In my post I repeated your description of 3 vocal registers (chest, middle, and head) but then put a suggested range (for a male voice) and wanted to know if I had understood you correctly:
would middle voice be the "passagio" range of about middle C to the f-g above for certain tenors? (so about a fourth or a fifth)? And of course a bit lower/higher for different male voices.
What would the range be of middle voice be for a typical (say soprano) female voice? I assume female head voice to start about e5/f5 - an octave higher than for male head voice - correct?
So now a question: male "tenor" head voice sounds nothing to me like female head voice. Whereas, another male register (see below) does. Are you proposing that say "tenor" head voice and "soprano" head voice are the same phonantional registers in the two sexes, even though they sound quite different?
Finally, I also tried to explore the possibility of a higher male register, described as the "pure upper" register by some - to me this male register is more akin to the "soprano" head voice. I did not clearly understand your view. I wrote, "There is for me a definite feeling of making a switch to produce this register, and when I listen to nearly all counter-tenors I hear a switch between the lower voice and this voice."

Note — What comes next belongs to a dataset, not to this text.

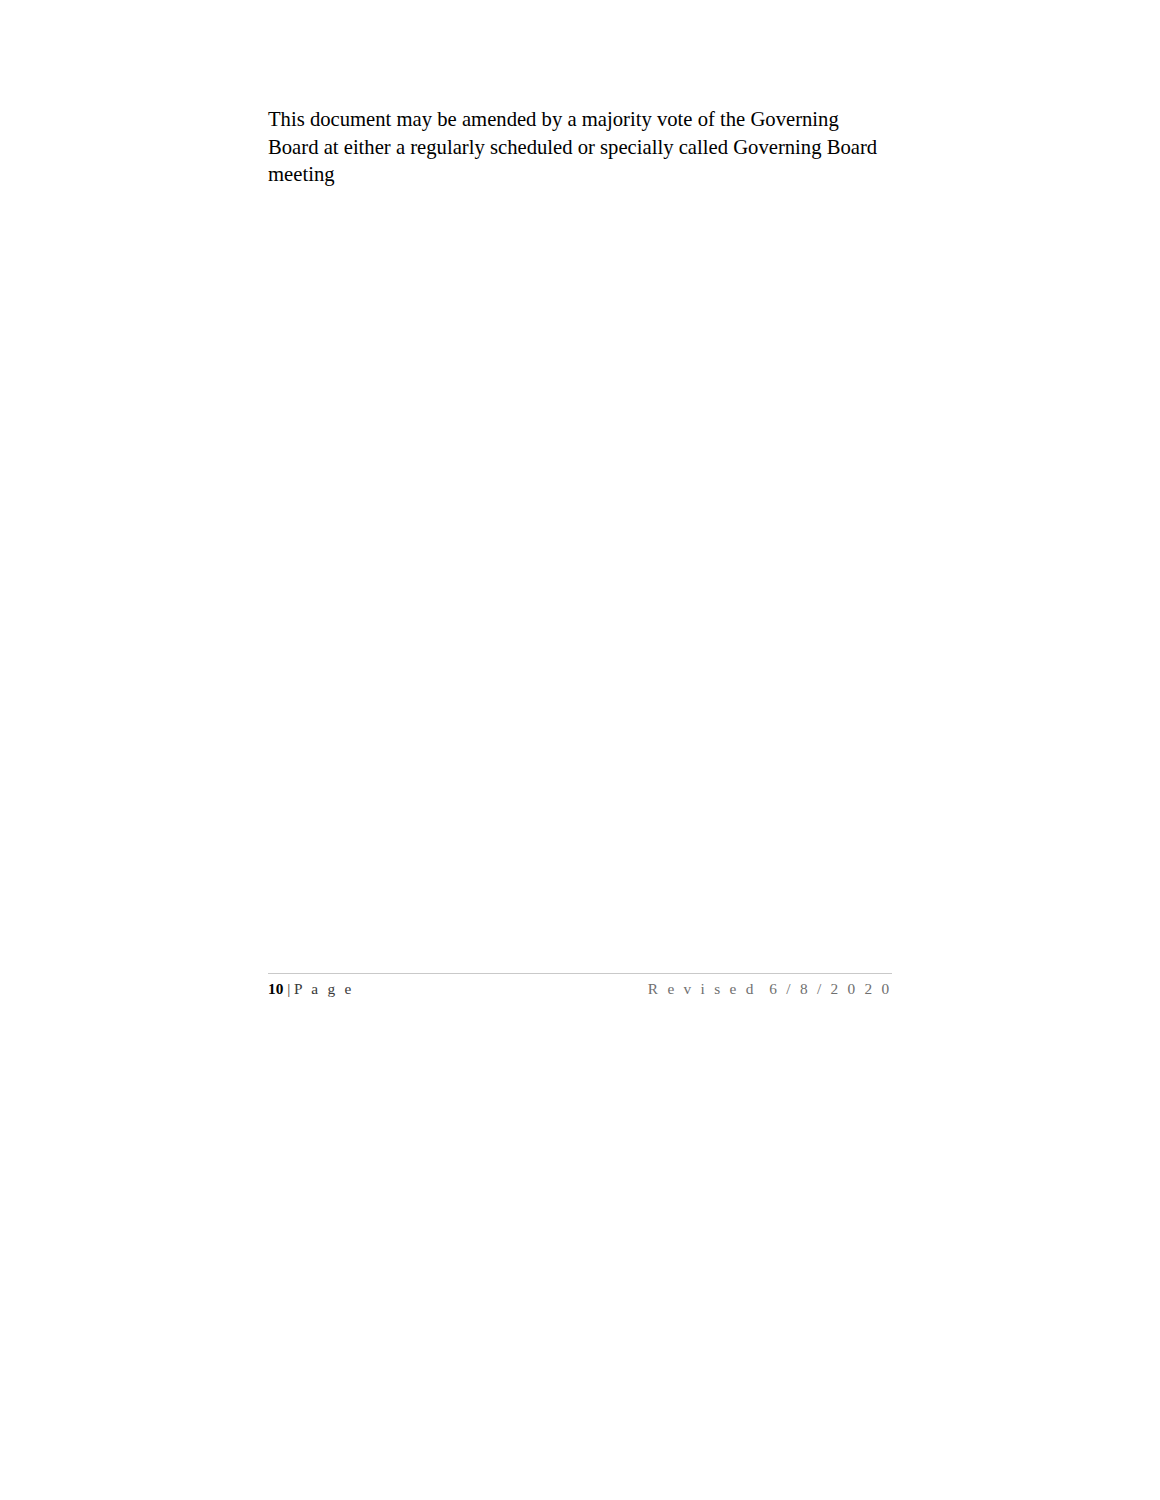This document may be amended by a majority vote of the Governing Board at either a regularly scheduled or specially called Governing Board meeting
10 | P a g e
R e v i s e d 6 / 8 / 2 0 2 0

In reply, you wrote, "My experience supports yours about the need for countertenors to switch into another "mode", as it were, of vocal production in the range from about G4 and higher. The classical singing technique does not make this switch but rather sings a production which is is more similar in sound and sensation throughout the voice."
Terrific that we seem to be talking about the same thing. But now I'm still not clear: what do you term this "mode" that say countertenors switch to, and how is the phonational behavior different from that of the "classical" or "tenor" head voice mode?